What you need to do
What is needed is a word-for-word copy of every record below, minus the pictures.

Excerpted data
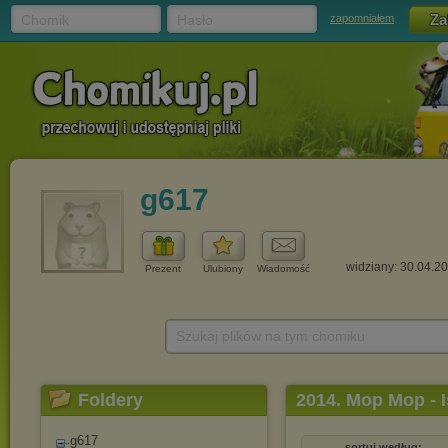
Chomik
Hasło
zapomniałem
g617
widziany: 30.04.2
Prezent
Ulubiony
Wiadomość
Szukaj plików na tym chomiku
Foldery
2014. Mop Mop - I
g617
sortuj według:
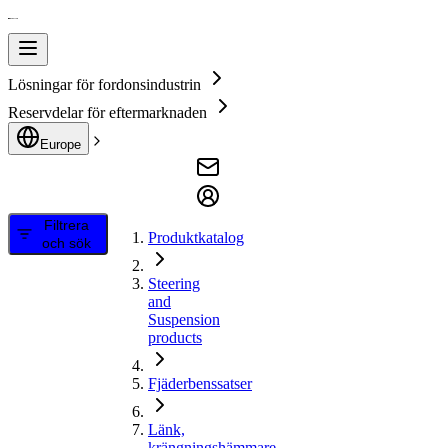
Lösningar för fordonsindustrin
Reservdelar för eftermarknaden
Europe
Filtrera
Produktkatalog
och sök
Steering
and
Suspension
products
Fjäderbenssatser
Länk,
krängningshämmare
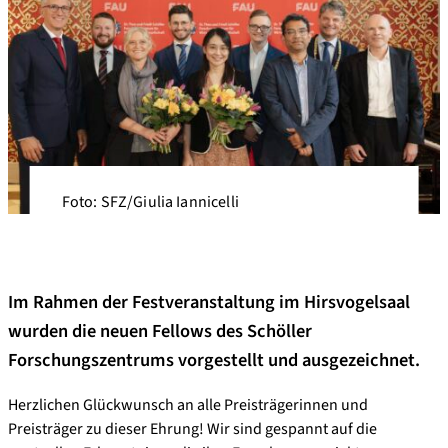
Foto: SFZ/Giulia Iannicelli
Im Rahmen der Festveranstaltung im Hirsvogelsaal
wurden die neuen Fellows des Schöller
Forschungszentrums vorgestellt und ausgezeichnet.
Herzlichen Glückwunsch an alle Preisträgerinnen und
Preisträger zu dieser Ehrung! Wir sind gespannt auf die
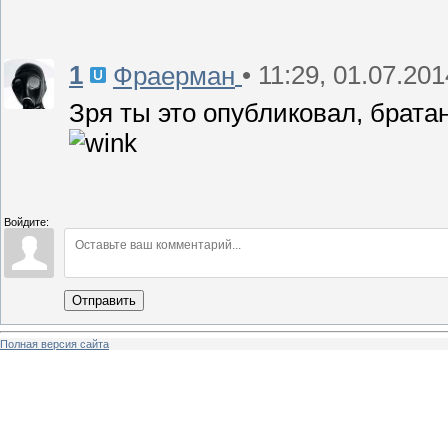
1
• 11:29, 01.07.201
Фраерман
Зря ты это опубликовал, брата
Войдите:
Отправить
Полная версия сайта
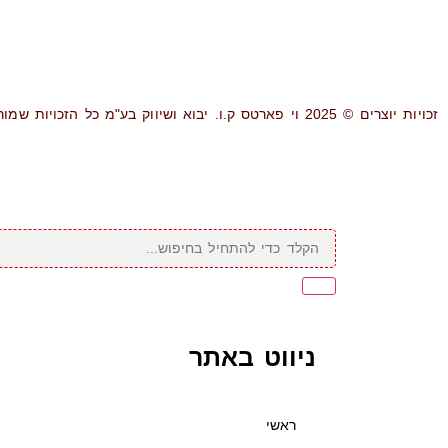
זכויות יוצרים © 2025 וי פארטס ק.ו. יבוא ושיווק בע"מ כל הזכויות שמורות.
ניווט באתר
ראשי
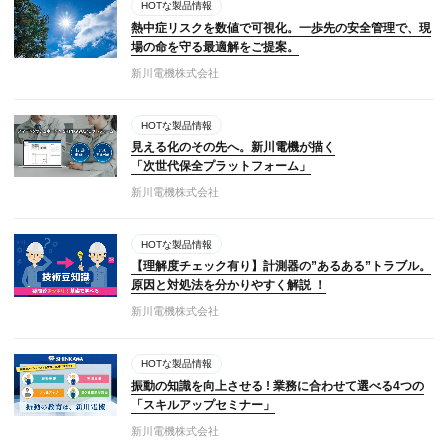
HOTな製品情報
熱中症リスクを数値で可視化。一歩先の安全管理で、現
場の命を守る最適解をご提案。
新川電機株式会社
HOTな製品情報
見える化のその先へ。新川電機が描く
「次世代保全プラットフォーム」
新川電機株式会社
HOTな製品情報
【理解度チェック有り】計測器の”あるある”トラブル。
原因と対処法を分かりやすく解説 ！
新川電機株式会社
HOTな製品情報
振動の知識を向上させる ! 業務に合わせて選べる4つの
「スキルアップセミナー」
新川電機株式会社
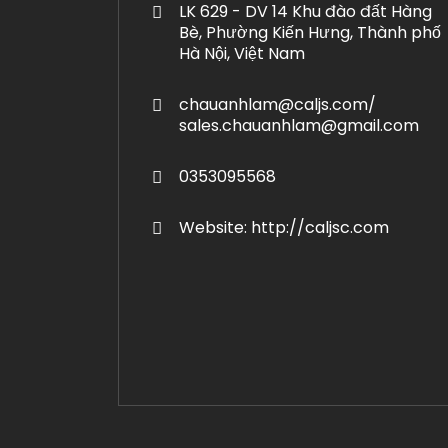
LK 629 - DV 14 Khu đào đất Hàng
Bè, Phường Kiến Hưng, Thành phố
Hà Nội, Việt Nam
chauanhlam@caljs.com/
sales.chauanhlam@gmail.com
0353095568
Website: http://caljsc.com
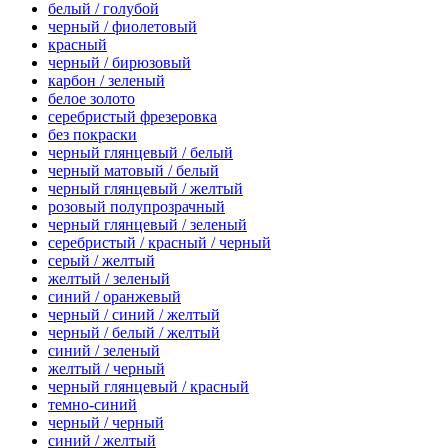
белый / голубой
черный / фиолетовый
красный
черный / бирюзовый
карбон / зеленый
белое золото
серебристый фрезеровка
без покраски
черный глянцевый / белый
черный матовый / белый
черный глянцевый / желтый
розовый полупрозрачный
черный глянцевый / зеленый
серебристый / красный / черный
серый / желтый
желтый / зеленый
синий / оранжевый
черный / синий / желтый
черный / белый / желтый
синий / зеленый
желтый / черный
черный глянцевый / красный
темно-синий
черный / черный
синий / желтый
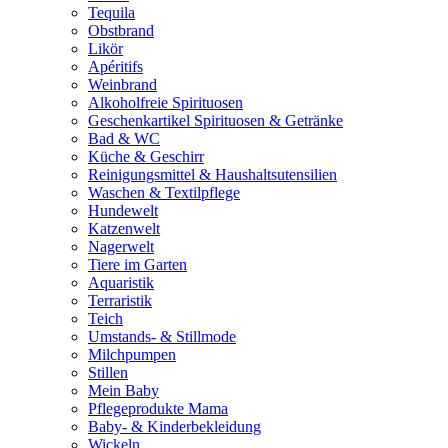
Tequila
Obstbrand
Likör
Apéritifs
Weinbrand
Alkoholfreie Spirituosen
Geschenkartikel Spirituosen & Getränke
Bad & WC
Küche & Geschirr
Reinigungsmittel & Haushaltsutensilien
Waschen & Textilpflege
Hundewelt
Katzenwelt
Nagerwelt
Tiere im Garten
Aquaristik
Terraristik
Teich
Umstands- & Stillmode
Milchpumpen
Stillen
Mein Baby
Pflegeprodukte Mama
Baby- & Kinderbekleidung
Wickeln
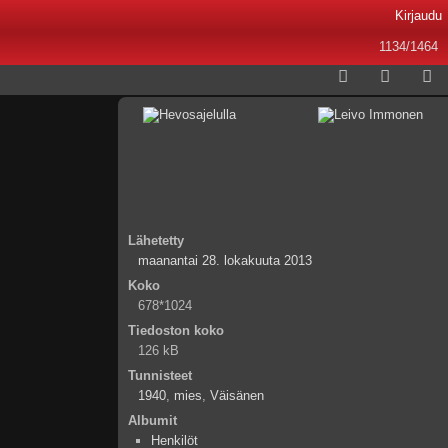
Kirjaudu
1134/1464
Lähetetty
maanantai 28. lokakuuta 2013
Koko
678*1024
Tiedoston koko
126 kB
Tunnisteet
1940
,
mies
,
Väisänen
Albumit
Henkilöt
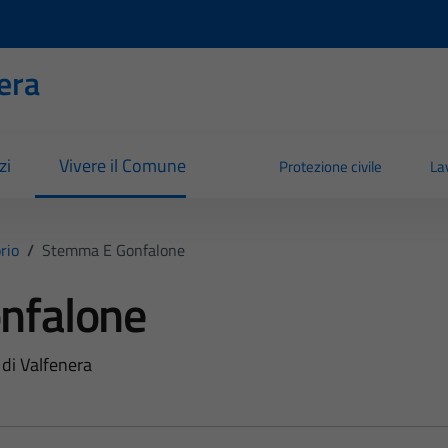
era
zi
Vivere il Comune
Protezione civile
La
orio
/
Stemma E Gonfalone
nfalone
di Valfenera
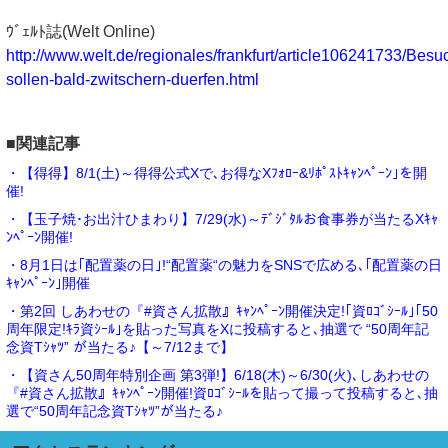
ｳﾞｪﾙﾄ誌(Welt Online)
http://www.welt.de/regionales/frankfurt/article106241733/Besu
sollen-bald-zwitschern-duerfen.html
■関連記事
・【得得】8/1(土)～得得公式Xで､お得なXﾌｫﾛｰ&ﾘﾎﾟｽﾄｷｬﾝﾍﾟｰﾝ｣を開
催!
・【玉子焼･お出汁ひまわり】7/29(水)～ﾃﾞｼﾞﾀﾙお食事券が当たるXｷｬ
ﾝﾍﾟｰﾝ開催!
・8月1日は｢配置薬の日｣!“配置薬“の魅力をSNSで広める､｢配置薬の日
ｷｬﾝﾍﾟｰﾝ｣開催
・第2回 しあわせの『#資さん拡散』ｷｬﾝﾍﾟｰﾝ開催決定!｢資ﾛｺﾞｼｰﾙ｣｢50
周年限定!ｷﾗ資ｼｰﾙ｣を貼った写真をXに投稿すると､抽選で “50周年記
念資Tｼｬﾂ” が当たる♪【～7/12まで】
・【資さん50周年特別企画 第3弾!】6/18(木)～6/30(火)､しあわせの
『#資さん拡散』ｷｬﾝﾍﾟｰﾝ開催!資ﾛｺﾞｼｰﾙを貼って撮って投稿すると､抽
選で“50周年記念資Tｼｬﾂ”が当たる♪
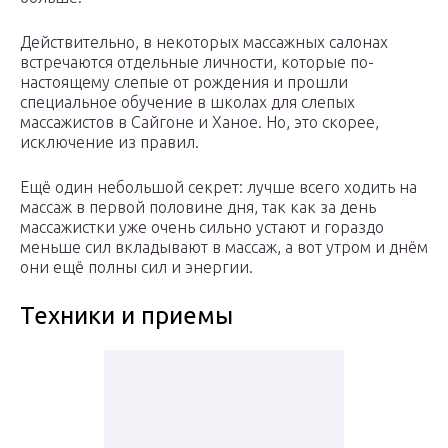
Действительно, в некоторых массажных салонах
встречаются отдельные личности, которые по-
настоящему слепые от рождения и прошли
специальное обучение в школах для слепых
массажистов в Сайгоне и Ханое. Но, это скорее,
исключение из правил.
Ещё один небольшой секрет: лучше всего ходить на
массаж в первой половине дня, так как за день
массажистки уже очень сильно устают и гораздо
меньше сил вкладывают в массаж, а вот утром и днём
они ещё полны сил и энергии.
Техники и приемы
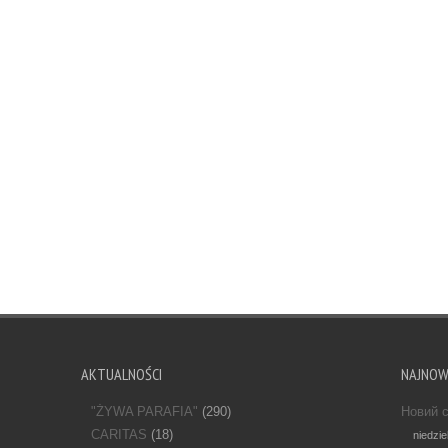
AKTUALNOŚCI
NAJNO
"ŻYWA PARAFIA"
(290)
Новий с
CARITAS
(18)
niedzie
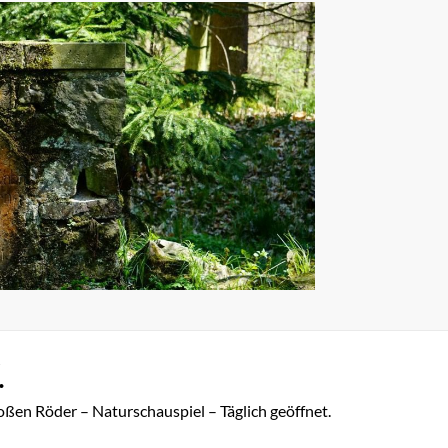
.
oßen Röder – Naturschauspiel – Täglich geöffnet.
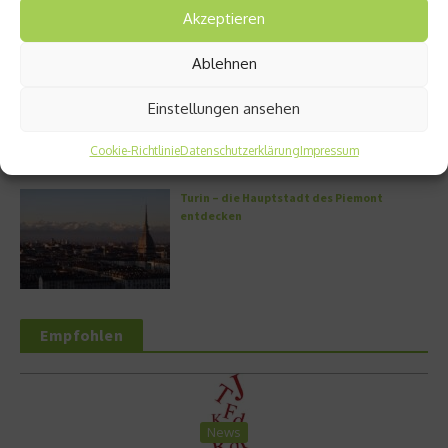
Akzeptieren
Ablehnen
Griechische Kochkunst in Athen: Das Makris
Athens by Domes
Einstellungen ansehen
Cookie-Richtlinie
Datenschutzerklärung
Impressum
Turin – die Hauptstadt des Piemont
entdecken
Empfohlen
News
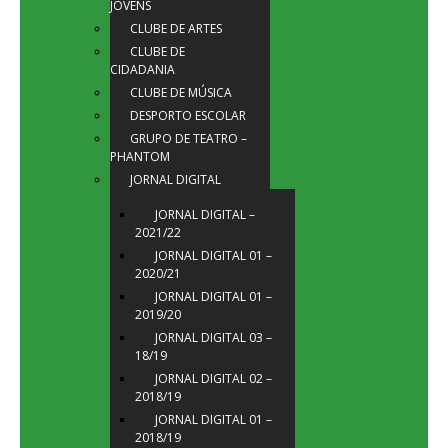
JOVENS
CLUBE DE ARTES
CLUBE DE
CIDADANIA
CLUBE DE MÚSICA
DESPORTO ESCOLAR
GRUPO DE TEATRO –
PHANTOM
JORNAL DIGITAL
JORNAL DIGITAL –
2021/22
JORNAL DIGITAL 01 –
2020/21
JORNAL DIGITAL 01 –
2019/20
JORNAL DIGITAL 03 –
18/19
JORNAL DIGITAL 02 –
2018/19
JORNAL DIGITAL 01 –
2018/19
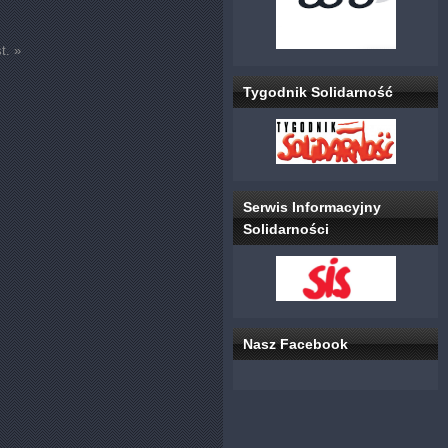
t. »
Tygodnik Solidarność
Serwis Informacyjny
Solidarności
Nasz Facebook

Written response
Chomik
Hasło
zapomniałem
g617
widziany: 30.04.2
Prezent
Ulubiony
Wiadomość
Szukaj plików na tym chomiku
Foldery
2014. Mop Mop - I
g617
sortuj według:
Lösningar för fordonsindustrin
Reservdelar för eftermarknaden
Europe
Filtrera
Produktkatalog
och sök
Steering
and
Suspension
products
Fjäderbenssatser
Länk,
krängningshämmare
Foto: SFZ/Giulia Iannicelli
Im Rahmen der Festveranstaltung im Hirsvogelsaal
wurden die neuen Fellows des Schöller
Forschungszentrums vorgestellt und ausgezeichnet.
Herzlichen Glückwunsch an alle Preisträgerinnen und
Preisträger zu dieser Ehrung! Wir sind gespannt auf die
1
• 11:29, 01.07.201
Фраерман
Зря ты это опубликовал, брата
Войдите:
Отправить
Полная версия сайта
זכויות יוצרים © 2025 וי פארטס ק.ו. יבוא ושיווק בע"מ כל הזכויות שמורות.
ניווט באתר
ראשי
HOTな製品情報
熱中症リスクを数値で可視化。一歩先の安全管理で、現
場の命を守る最適解をご提案。
新川電機株式会社
HOTな製品情報
見える化のその先へ。新川電機が描く
「次世代保全プラットフォーム」
新川電機株式会社
HOTな製品情報
【理解度チェック有り】計測器の”あるある”トラブル。
原因と対処法を分かりやすく解説 ！
新川電機株式会社
HOTな製品情報
振動の知識を向上させる ! 業務に合わせて選べる4つの
「スキルアップセミナー」
新川電機株式会社
LK 629 - DV 14 Khu đào đất Hàng
Bè, Phường Kiến Hưng, Thành phố
Hà Nội, Việt Nam
chauanhlam@caljs.com/
sales.chauanhlam@gmail.com
0353095568
Website: http://caljsc.com
белый / голубой
черный / фиолетовый
красный
черный / бирюзовый
карбон / зеленый
белое золото
серебристый фрезеровка
без покраски
черный глянцевый / белый
черный матовый / белый
черный глянцевый / желтый
розовый полупрозрачный
черный глянцевый / зеленый
серебристый / красный / черный
серый / желтый
желтый / зеленый
синий / оранжевый
черный / синий / желтый
черный / белый / желтый
синий / зеленый
желтый / черный
черный глянцевый / красный
темно-синий
черный / черный
синий / желтый
Tequila
Obstbrand
Likör
Apéritifs
Weinbrand
Alkoholfreie Spirituosen
Geschenkartikel Spirituosen & Getränke
Bad & WC
Küche & Geschirr
Reinigungsmittel & Haushaltsutensilien
Waschen & Textilpflege
Hundewelt
Katzenwelt
Nagerwelt
Tiere im Garten
Aquaristik
Terraristik
Teich
Umstands- & Stillmode
Milchpumpen
Stillen
Mein Baby
Pflegeprodukte Mama
Baby- & Kinderbekleidung
Wickeln
Kirjaudu
1134/1464
Lähetetty
maanantai 28. lokakuuta 2013
Koko
678*1024
Tiedoston koko
126 kB
Tunnisteet
1940
,
mies
,
Väisänen
Albumit
Henkilöt
era
zi
Vivere il Comune
Protezione civile
La
orio
/
Stemma E Gonfalone
nfalone
di Valfenera
ｳﾞｪﾙﾄ誌(Welt Online)
http://www.welt.de/regionales/frankfurt/article106241733/Besu
sollen-bald-zwitschern-duerfen.html
■関連記事
・【得得】8/1(土)～得得公式Xで､お得なXﾌｫﾛｰ&ﾘﾎﾟｽﾄｷｬﾝﾍﾟｰﾝ｣を開
催!
・【玉子焼･お出汁ひまわり】7/29(水)～ﾃﾞｼﾞﾀﾙお食事券が当たるXｷｬ
ﾝﾍﾟｰﾝ開催!
・8月1日は｢配置薬の日｣!“配置薬“の魅力をSNSで広める､｢配置薬の日
ｷｬﾝﾍﾟｰﾝ｣開催
・第2回 しあわせの『#資さん拡散』ｷｬﾝﾍﾟｰﾝ開催決定!｢資ﾛｺﾞｼｰﾙ｣｢50
周年限定!ｷﾗ資ｼｰﾙ｣を貼った写真をXに投稿すると､抽選で “50周年記
念資Tｼｬﾂ” が当たる♪【～7/12まで】
・【資さん50周年特別企画 第3弾!】6/18(木)～6/30(火)､しあわせの
『#資さん拡散』ｷｬﾝﾍﾟｰﾝ開催!資ﾛｺﾞｼｰﾙを貼って撮って投稿すると､抽
選で“50周年記念資Tｼｬﾂ”が当たる♪
Действительно, в некоторых массажных салонах
встречаются отдельные личности, которые по-
настоящему слепые от рождения и прошли
специальное обучение в школах для слепых
массажистов в Сайгоне и Ханое. Но, это скорее,
исключение из правил.
Ещё один небольшой секрет: лучше всего ходить на
массаж в первой половине дня, так как за день
массажистки уже очень сильно устают и гораздо
меньше сил вкладывают в массаж, а вот утром и днём
они ещё полны сил и энергии.
Техники и приемы
AKTUALNOŚCI
NAJNO
"ŻYWA PARAFIA"
(290)
Новий с
CARITAS
(18)
niedzie
.
oßen Röder – Naturschauspiel – Täglich geöffnet.
Akzeptieren
Ablehnen
Griechische Kochkunst in Athen: Das Makris
Athens by Domes
Einstellungen ansehen
Cookie-Richtlinie
Datenschutzerklärung
Impressum
Turin – die Hauptstadt des Piemont
entdecken
Empfohlen
News
JOVENS
CLUBE DE ARTES
CLUBE DE
CIDADANIA
CLUBE DE MÚSICA
DESPORTO ESCOLAR
GRUPO DE TEATRO –
PHANTOM
JORNAL DIGITAL
JORNAL DIGITAL –
2021/22
JORNAL DIGITAL 01 –
2020/21
JORNAL DIGITAL 01 –
2019/20
JORNAL DIGITAL 03 –
18/19
JORNAL DIGITAL 02 –
2018/19
JORNAL DIGITAL 01 –
2018/19
t. »
Tygodnik Solidarność
Serwis Informacyjny
Solidarności
Nasz Facebook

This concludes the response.